L’imagerie par résonance magnétique
encéphalique, qui permet de bien visualiser le cervelet,
est l’examen de choix dans le bilan étiologique de
l’ataxie cérébelleuse.
En fonction des orientations diagnostiques,
peuvent ensuite se discuter : ponction lombaire,
prélèvement en biologie moléculaire, électroencéphalogramme…
D - Ataxie psychogène
:
L’instabilité, les chutes et toutes les présentations de
perte de l’équilibre peuvent être l’expression d’un
trouble somatoforme, d’un trouble de conversion ou d’autres troubles psychiques (trouble postural phobique).

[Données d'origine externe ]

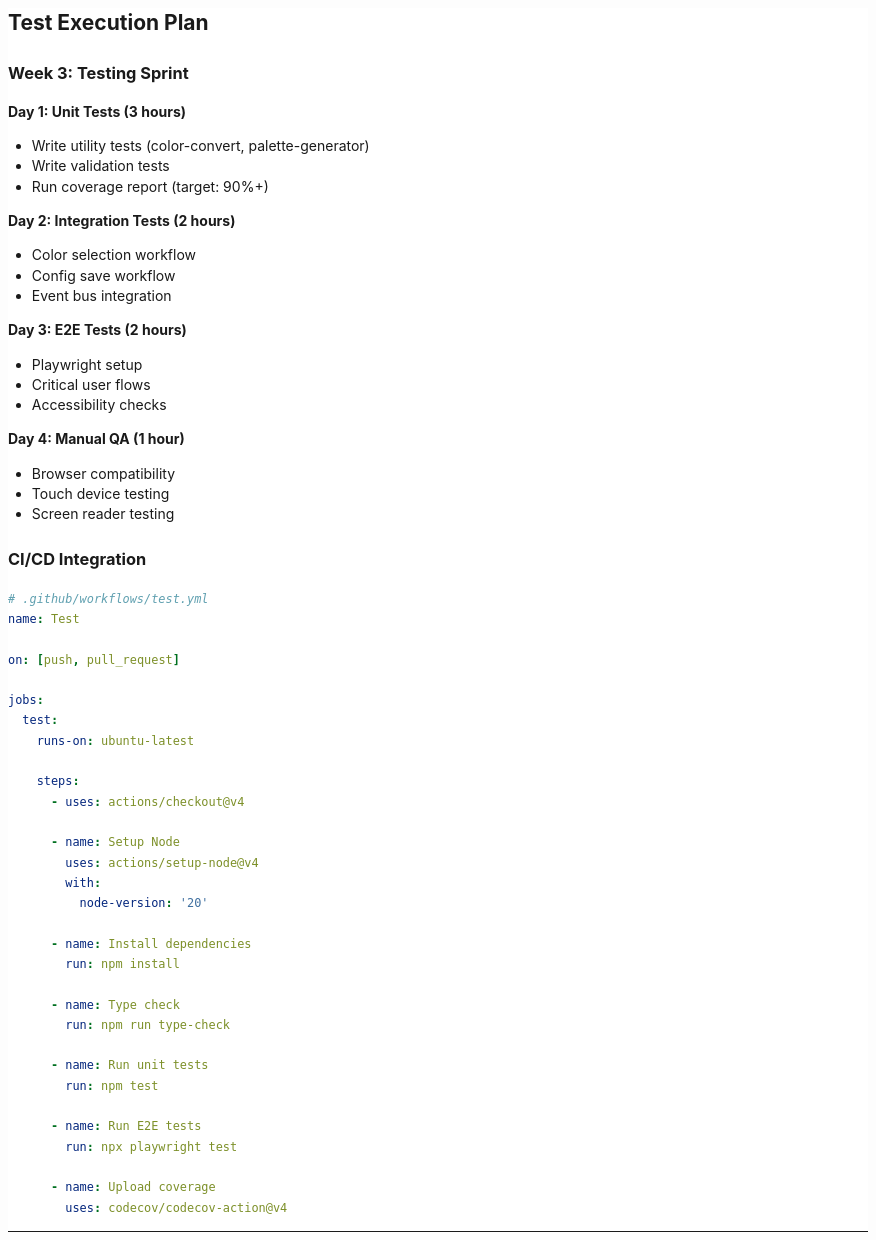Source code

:
## Test Execution Plan

### Week 3: Testing Sprint

**Day 1: Unit Tests (3 hours)**
- Write utility tests (color-convert, palette-generator)
- Write validation tests
- Run coverage report (target: 90%+)

**Day 2: Integration Tests (2 hours)**
- Color selection workflow
- Config save workflow
- Event bus integration

**Day 3: E2E Tests (2 hours)**
- Playwright setup
- Critical user flows
- Accessibility checks

**Day 4: Manual QA (1 hour)**
- Browser compatibility
- Touch device testing
- Screen reader testing

### CI/CD Integration

```yaml
# .github/workflows/test.yml
name: Test

on: [push, pull_request]

jobs:
  test:
    runs-on: ubuntu-latest

    steps:
      - uses: actions/checkout@v4

      - name: Setup Node
        uses: actions/setup-node@v4
        with:
          node-version: '20'

      - name: Install dependencies
        run: npm install

      - name: Type check
        run: npm run type-check

      - name: Run unit tests
        run: npm test

      - name: Run E2E tests
        run: npx playwright test

      - name: Upload coverage
        uses: codecov/codecov-action@v4
```

---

Les éléments du diagnostic sont : tableau de type astasieabasie
; chutes théâtrales non traumatisantes ; absence de
signes objectifs à l’examen ; contexte psychologique :
anxiété, phobie, histrionisme, dépression ; survenue dans
les grandes surfaces, dans la foule ; intrication possible
avec un trouble initial neurologique comme un syndrome
vestibulaire ; normalité des examens paracliniques.